TASK OBJECTIVE :: With the line containing "-185,7 +185,7 @@" as the start and the line containing "<div>Bielefeld Academic Search" as the end, transcribe that span of the entries below exactly, including both.

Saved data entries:
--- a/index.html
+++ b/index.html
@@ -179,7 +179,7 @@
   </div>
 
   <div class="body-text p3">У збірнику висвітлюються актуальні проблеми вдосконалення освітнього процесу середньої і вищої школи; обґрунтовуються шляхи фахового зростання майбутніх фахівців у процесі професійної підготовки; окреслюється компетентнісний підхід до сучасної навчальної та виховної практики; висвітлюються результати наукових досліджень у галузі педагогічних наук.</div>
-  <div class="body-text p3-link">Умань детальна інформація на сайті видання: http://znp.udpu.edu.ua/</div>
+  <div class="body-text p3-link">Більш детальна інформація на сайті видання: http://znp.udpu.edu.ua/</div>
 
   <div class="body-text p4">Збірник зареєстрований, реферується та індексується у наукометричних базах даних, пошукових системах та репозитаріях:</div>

--

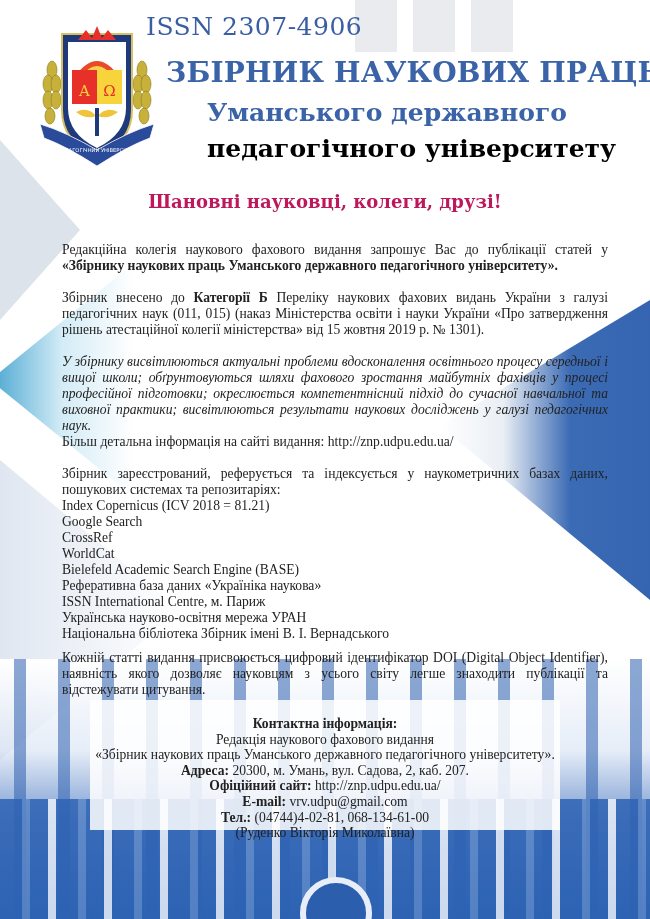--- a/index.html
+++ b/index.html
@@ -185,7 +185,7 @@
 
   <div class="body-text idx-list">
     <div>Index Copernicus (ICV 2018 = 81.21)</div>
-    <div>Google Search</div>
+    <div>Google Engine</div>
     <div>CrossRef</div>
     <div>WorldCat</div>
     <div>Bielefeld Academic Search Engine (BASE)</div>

OUTPUT FOR THIS EXERCISE ::
@@ -185,7 +185,7 @@
 
   <div class="body-text idx-list">
     <div>Index Copernicus (ICV 2018 = 81.21)</div>
-    <div>Google Search</div>
+    <div>Google Engine</div>
     <div>CrossRef</div>
     <div>WorldCat</div>
     <div>Bielefeld Academic Search Engine (BASE)</div>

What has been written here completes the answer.